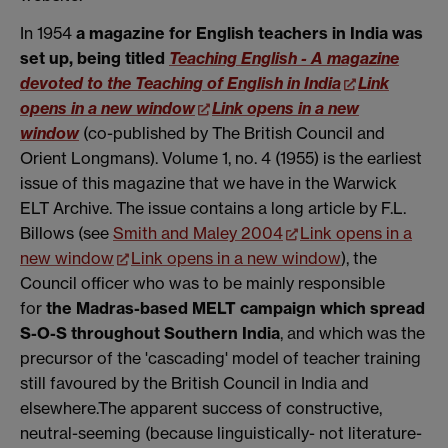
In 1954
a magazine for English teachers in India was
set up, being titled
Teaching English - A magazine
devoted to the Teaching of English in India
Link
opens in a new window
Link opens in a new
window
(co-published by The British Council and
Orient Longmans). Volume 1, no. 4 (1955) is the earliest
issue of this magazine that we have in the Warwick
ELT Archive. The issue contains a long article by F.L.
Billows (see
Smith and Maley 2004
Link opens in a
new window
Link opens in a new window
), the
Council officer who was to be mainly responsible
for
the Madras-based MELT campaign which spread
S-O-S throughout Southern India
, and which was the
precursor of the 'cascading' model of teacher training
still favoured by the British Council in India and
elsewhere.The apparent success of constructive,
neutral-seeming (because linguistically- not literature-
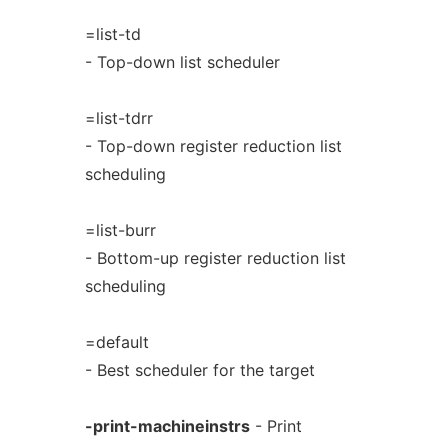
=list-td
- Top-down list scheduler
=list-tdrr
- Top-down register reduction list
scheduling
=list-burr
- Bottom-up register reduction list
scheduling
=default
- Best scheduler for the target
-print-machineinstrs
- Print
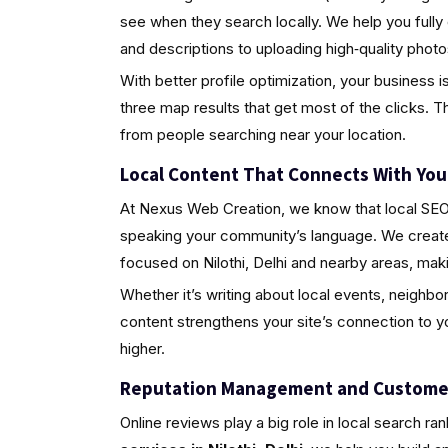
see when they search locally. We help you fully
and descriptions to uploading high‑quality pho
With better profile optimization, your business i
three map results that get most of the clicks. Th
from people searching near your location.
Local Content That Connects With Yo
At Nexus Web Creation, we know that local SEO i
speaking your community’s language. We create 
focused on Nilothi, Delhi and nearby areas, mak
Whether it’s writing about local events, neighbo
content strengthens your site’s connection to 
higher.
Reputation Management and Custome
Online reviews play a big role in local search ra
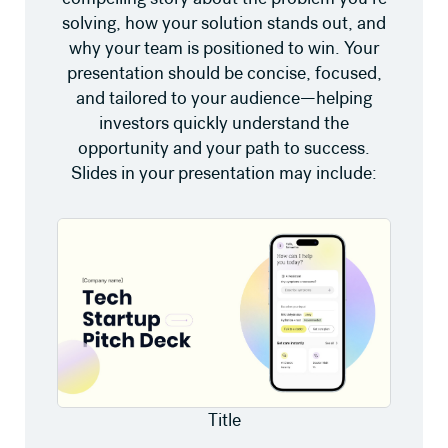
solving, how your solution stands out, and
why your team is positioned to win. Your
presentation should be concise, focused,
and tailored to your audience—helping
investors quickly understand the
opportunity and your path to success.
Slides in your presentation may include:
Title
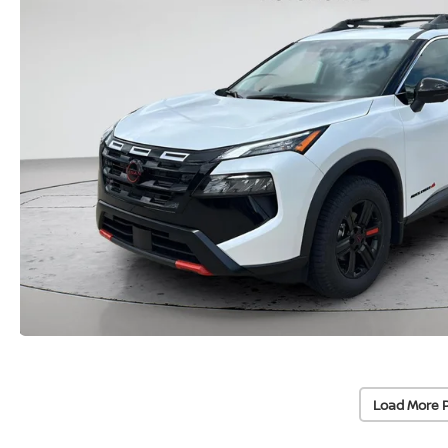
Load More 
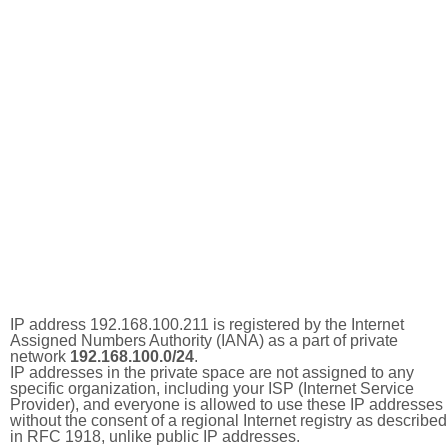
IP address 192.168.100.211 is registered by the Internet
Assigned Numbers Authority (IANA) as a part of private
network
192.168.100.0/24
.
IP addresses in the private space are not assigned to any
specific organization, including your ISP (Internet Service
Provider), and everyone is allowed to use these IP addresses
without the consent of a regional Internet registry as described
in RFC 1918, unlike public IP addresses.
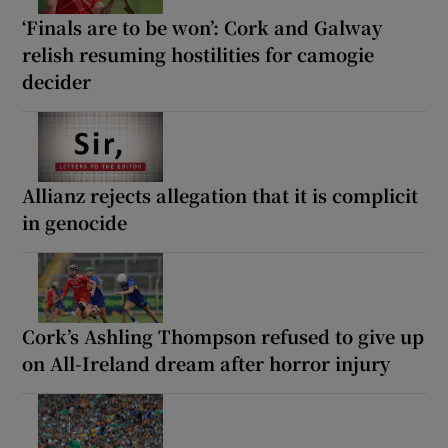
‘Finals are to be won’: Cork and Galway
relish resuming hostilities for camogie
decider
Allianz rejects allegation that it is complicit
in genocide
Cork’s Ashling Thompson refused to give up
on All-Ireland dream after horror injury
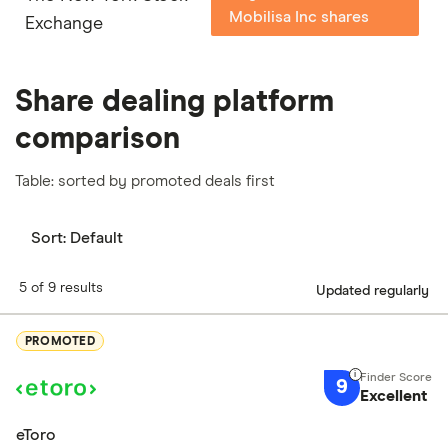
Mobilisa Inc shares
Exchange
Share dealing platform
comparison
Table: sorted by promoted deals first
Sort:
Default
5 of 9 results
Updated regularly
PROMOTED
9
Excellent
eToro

- _About this task_
Tally the lines of the records holding the word "success", then state only the tally.

- _Problem solution_
2